CBOT contracts will continue to be net margined, while CME accounts will have net margining for proprietary accounts and gross margining for customer accounts. Portfolio margining will also be available for customer positions on a net and gross basis.

First step

Taking part in a panel discussion at the Futures Industry Association and the Futures and Options Association’s 10th International Derivatives conference in London last month, CME president and CEO Jim McNulty said: “Transatlantic clearing is something global clearing firms look to. The consolidation of clearing in Chicago is a first step. Who knows, the next step may be a global step.”

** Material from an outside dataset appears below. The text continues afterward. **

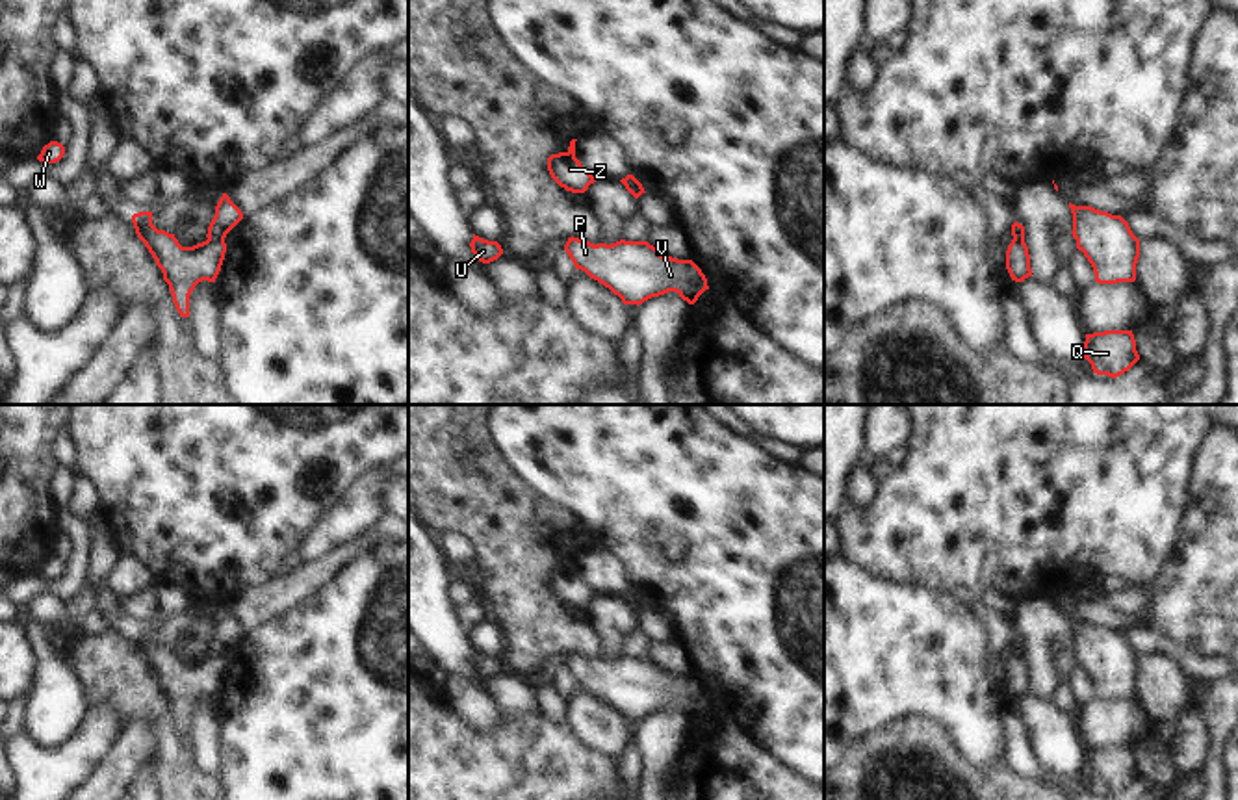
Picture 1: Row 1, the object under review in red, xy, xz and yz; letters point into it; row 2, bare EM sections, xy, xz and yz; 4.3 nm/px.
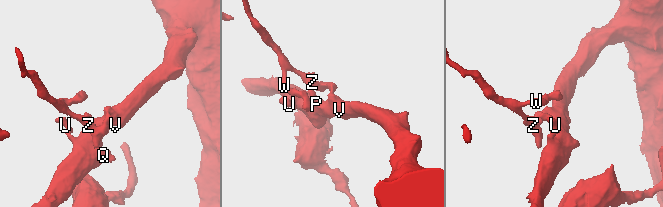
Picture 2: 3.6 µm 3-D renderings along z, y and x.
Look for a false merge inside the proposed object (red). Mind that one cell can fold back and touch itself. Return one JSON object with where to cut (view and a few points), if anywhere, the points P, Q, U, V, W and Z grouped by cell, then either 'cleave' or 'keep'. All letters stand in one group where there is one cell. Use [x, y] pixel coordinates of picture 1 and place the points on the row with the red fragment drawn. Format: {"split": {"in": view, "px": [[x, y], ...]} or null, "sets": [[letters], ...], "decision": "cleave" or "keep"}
{"split": {"in": "xy", "px": [[208, 238], [223, 242]]}, "sets": [["P", "Q", "U", "V"], ["W", "Z"]], "decision": "cleave"}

The catalyst for the move is often cited as the increased competition from Eurex’s plans to buy or set up a US exchange, but industry insiders say it was the vested interests at the BOTCC that held back consolidation. One source close to the deal says: “The CBOT regained control of its clearing business, deciding it was the intellectual property of the exchange not the clearing house. It had been a case of the tail wagging the dog.” Another source says that the BOTCC had wanted to clear both CBOT and Eurex contracts. Now, the BOTCC will clear any Eurex US venture.

Unresolved issues

But there are still key issues to be resolved in the next six months. Nothing like this has been attempted before, on this scale. The relevant expiry date for moving CBOT clearing will be December 19 and it is presumed that the transfer will have to take place within banking hours, over the holiday period.

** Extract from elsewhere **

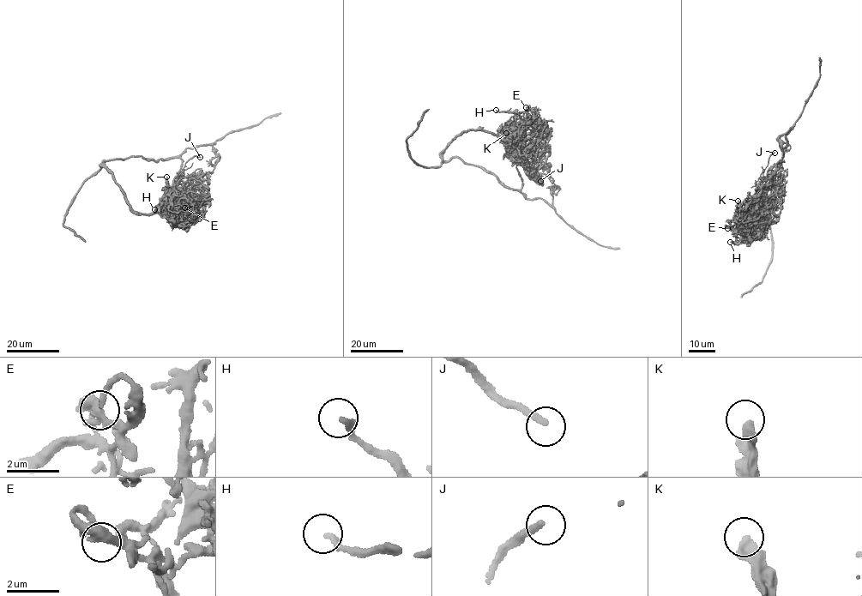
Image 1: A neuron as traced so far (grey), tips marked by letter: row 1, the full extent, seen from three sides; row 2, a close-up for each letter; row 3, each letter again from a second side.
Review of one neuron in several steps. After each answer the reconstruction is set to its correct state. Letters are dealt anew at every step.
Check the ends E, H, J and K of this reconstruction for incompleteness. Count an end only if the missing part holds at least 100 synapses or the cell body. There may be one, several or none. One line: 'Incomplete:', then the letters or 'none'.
Incomplete: none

Then there is the question of who owns the open interest. Technically it belongs to the clearing firms but, as it cannot be divided up and given back to them, the exchange will take ownership of the outstanding positions to move it in one block. And there is the question of the guarantee, or default, fund. The fund for the CME clearing is not big enough to guarantee obligations of the CBOT contracts. While it would be quicker to increase the obligation from CME members, they would not accept this and CME has just months to process new obligations from CBOT clearing members before the link can operate.

The logistics of moving the CBOT clearing business across to the CME Clearing House will be costly and the brokers refuse to pick up the tab; they believe it should land firmly in the laps of the exchanges that took the decision.